Your instructions
Filter the entries below, keeping only lines with the word "knee".

BEGIN Excerpted records

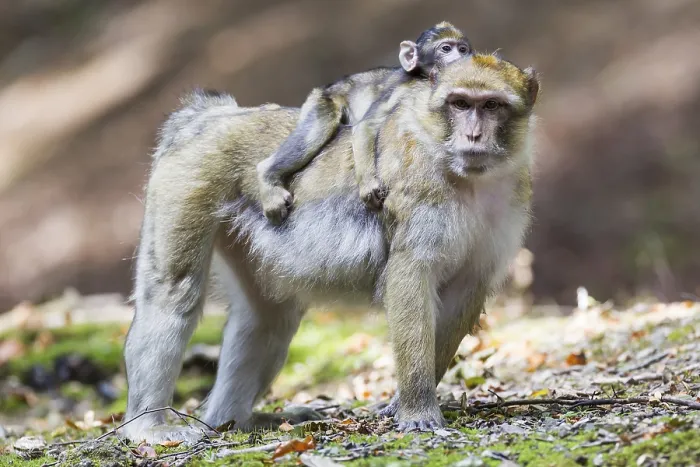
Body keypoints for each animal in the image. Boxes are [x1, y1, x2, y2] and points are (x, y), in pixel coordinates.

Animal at [120, 53, 540, 444]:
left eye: (491, 106)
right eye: (460, 104)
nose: (473, 136)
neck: (467, 178)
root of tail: (211, 115)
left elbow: (465, 292)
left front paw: (398, 403)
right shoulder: (420, 199)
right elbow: (409, 279)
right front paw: (417, 408)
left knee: (268, 319)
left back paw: (234, 420)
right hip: (188, 181)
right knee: (173, 293)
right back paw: (148, 425)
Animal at [256, 21, 472, 224]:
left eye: (463, 49)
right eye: (446, 49)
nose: (461, 59)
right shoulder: (404, 87)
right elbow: (366, 125)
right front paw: (368, 184)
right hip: (323, 100)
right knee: (319, 126)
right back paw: (267, 175)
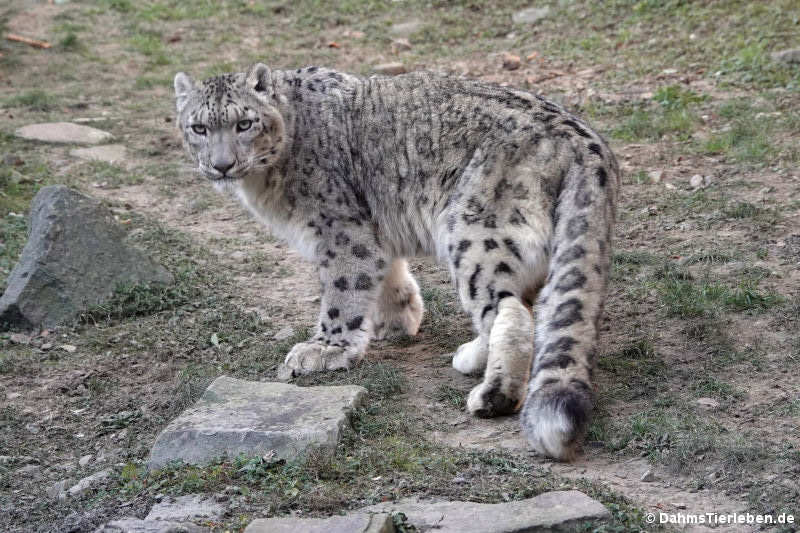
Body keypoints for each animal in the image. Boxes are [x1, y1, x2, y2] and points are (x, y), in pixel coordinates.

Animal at [173, 62, 620, 460]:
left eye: (244, 123)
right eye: (199, 128)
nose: (222, 164)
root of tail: (585, 142)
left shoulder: (339, 228)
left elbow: (344, 288)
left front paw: (326, 348)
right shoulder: (372, 230)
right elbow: (384, 272)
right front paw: (398, 319)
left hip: (473, 231)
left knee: (510, 312)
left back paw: (493, 397)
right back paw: (472, 357)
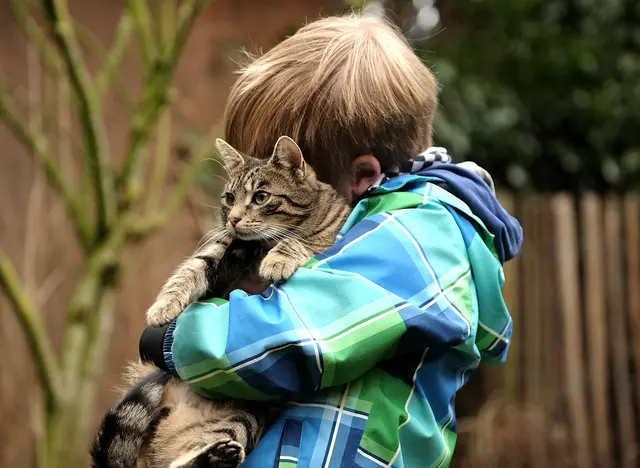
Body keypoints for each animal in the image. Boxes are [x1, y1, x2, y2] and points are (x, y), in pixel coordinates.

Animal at [90, 136, 350, 468]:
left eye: (261, 197)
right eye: (229, 197)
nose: (233, 218)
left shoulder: (324, 238)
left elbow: (300, 240)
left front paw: (278, 259)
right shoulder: (220, 247)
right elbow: (190, 270)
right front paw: (163, 306)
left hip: (244, 418)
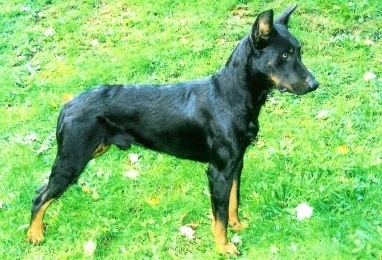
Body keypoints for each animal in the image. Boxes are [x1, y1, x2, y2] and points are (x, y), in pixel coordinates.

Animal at [28, 5, 318, 255]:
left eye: (298, 51)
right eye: (284, 55)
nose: (314, 84)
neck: (232, 96)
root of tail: (67, 106)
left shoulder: (236, 164)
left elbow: (233, 203)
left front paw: (237, 226)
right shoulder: (218, 171)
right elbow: (219, 216)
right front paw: (223, 247)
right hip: (73, 159)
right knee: (40, 196)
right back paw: (34, 234)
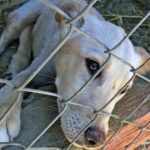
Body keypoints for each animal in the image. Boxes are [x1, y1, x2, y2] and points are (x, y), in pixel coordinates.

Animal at [0, 0, 149, 149]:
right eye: (93, 66)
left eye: (123, 90)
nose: (97, 140)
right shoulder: (38, 66)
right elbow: (19, 81)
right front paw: (4, 113)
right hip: (21, 17)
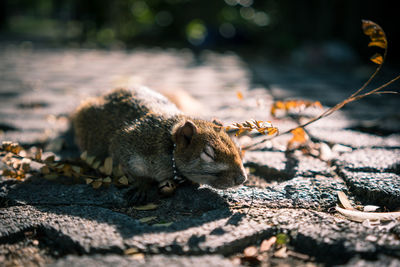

END Excerpted records

Answer box
left knee: (268, 319)
right knee: (173, 293)
right knee: (319, 126)
left knee: (510, 312)
right knee: (40, 196)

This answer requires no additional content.